Publishing a report into the state of Turkey’s long-stalled EU accession bid, Johannes Hahn, the EU enlargement commissioner, said Brussels was gravely concerned by the “degradation in the rule of law and democracy” since the attempted putsch.
But Mr Erdogan suggested to a group of Turkish business leaders that European leaders were afraid to halt the country’s accession talks because that could lead to a fresh influx of migrants.
“They say unabashedly and shamelessly that the EU should review its negotiations with Turkey. You are late, go and review them as soon as you can. But don’t just review them — go and make your final decision,” Mr Erdogan said.
“You know those 3mln refugees in Turkey? They say there is a problem.” he added.

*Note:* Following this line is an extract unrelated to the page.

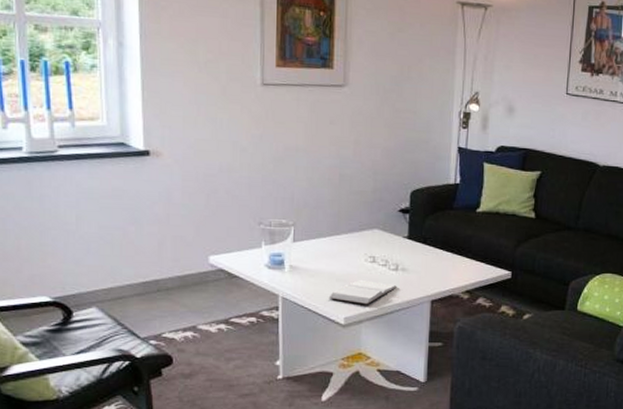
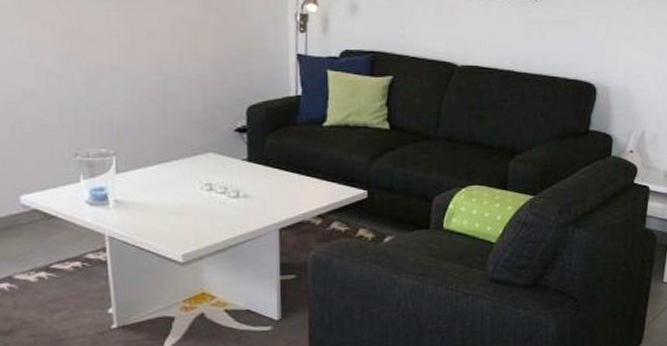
book: present [328,279,397,305] -> none [162,210,239,239]

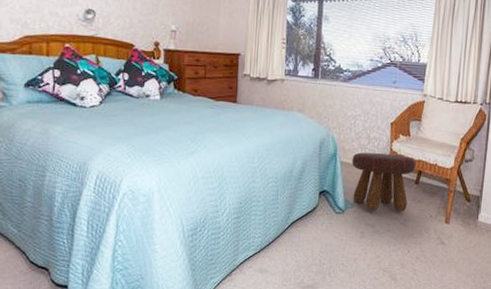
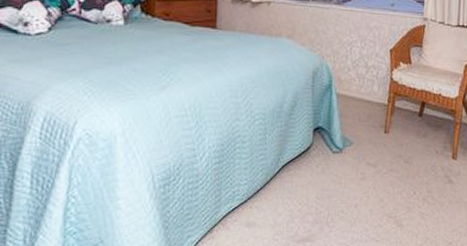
footstool: present [352,152,416,212] -> none [349,83,419,148]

“What if the negotiations end and they open the gates, where would we put those 3mln refugees? That is their worry. That is why they cannot come to the end point.”
But Turkey has accepted no more than a few hundred refugees as talks stalled over Mr Erdogan’s refusal to bring antiterrorism laws closer to European standards.
An October deadline he set for the introduction of visa-free travel expired without a breakthrough.
Fresh tension between the EU and Mr Erdogan comes as accession talks are also threatened by the Turkish leader’s proposal to restore the death penalty, which was removed from Turkish law more than a decade ago to support its application for EU membership.
Brussels officials say a restoration of the death penalty would halt accession talks, although Mr Hahn said any decision on whether Turkey should remain an EU candidate country was for member states to make.
Most want to keep the talks going, but Austria has pushed for talks to be suspended while Luxembourg’s foreign minister has called for sanctions against Turkey, saying the purge evokes memories of the Nazi era.
“As far as I can remember, until now the EU had only given 250-300 million Euros to Turkey so far,” he said.
The veiled threat comes days after several officials in Europe voiced concern that the EU has no contingency plan for a collapse of the Turkish deal.
“As the deal between the EU and Turkey is turning more and more fragile and the first cracks are becoming visible, we must make sure that we are ready to act,” Austrian Defense Minister Hans Peter Doskozil told journalists on Monday.
Turkish officials repeatedly threatened to walk away from the deal if Brussels fails to grant the Turks visa-free travel as promised.
The EU will not do that unless Turkey changes its anti-terrorism laws, but Ankara adamantly rejects the demand.
The conflict is aggravated by other issues.
The EU criticizes Turkey for cracking down on officials and journalists allegedly linked to self-exiled cleric Fethullah Gulen, who was accused of organizing a failed military coup in Turkey in July.
The Europeans believe that Ankara went too far in dealing with the aftermath of the putsch, particularly regarding the proposal to reinstate capital punishment.
This attitude was reflected in a scathing report published this Wednesday, which calls into question Turkey’s aspiration to become an EU member.
“The coup attempt of July 15 was an attack on democracy per se. Given the seriousness of the situation, a swift reaction to the threat was legitimate,” the EU’s top enlargement official, Johannes Hahn, said. “However, the large scale and collective nature of measures taken over the last months raise very serious concerns.
“Turkey as a candidate country must fulfill the highest standards in the field of the rule of law and fundamental rights. In this year’s report we therefore stress Turkey’s backsliding in the area of rule of law and fundamental rights,” he told Reuters.
Erdogan’s spokesman Ibrahim Kalin said that the EU “will have to live with the results,” if it froze accession negotiations with Turkey.
German Foreign Minister Frank-Walter Steinmeier is to travel to Turkey next week in an attempt to deflate the tension.
Speaking before German lawmakers on Thursday, he said the EU should not make hasty decisions about Turkey.
“If we slam the door now and throw away the key, then we will disappoint many people in Turkey who are looking to Europe for help and support, especially now,” he said.
He added, however, that if Turkey does reinstate the death penalty, which it formally abandoned in 2002, it would result in an “unmistakable end” of negotiations on Turkish entry into the bloc.
“We want good relations with Turkey, but the reality has changed and we have to adjust our policies accordingly,” Steinmeier acknowledged.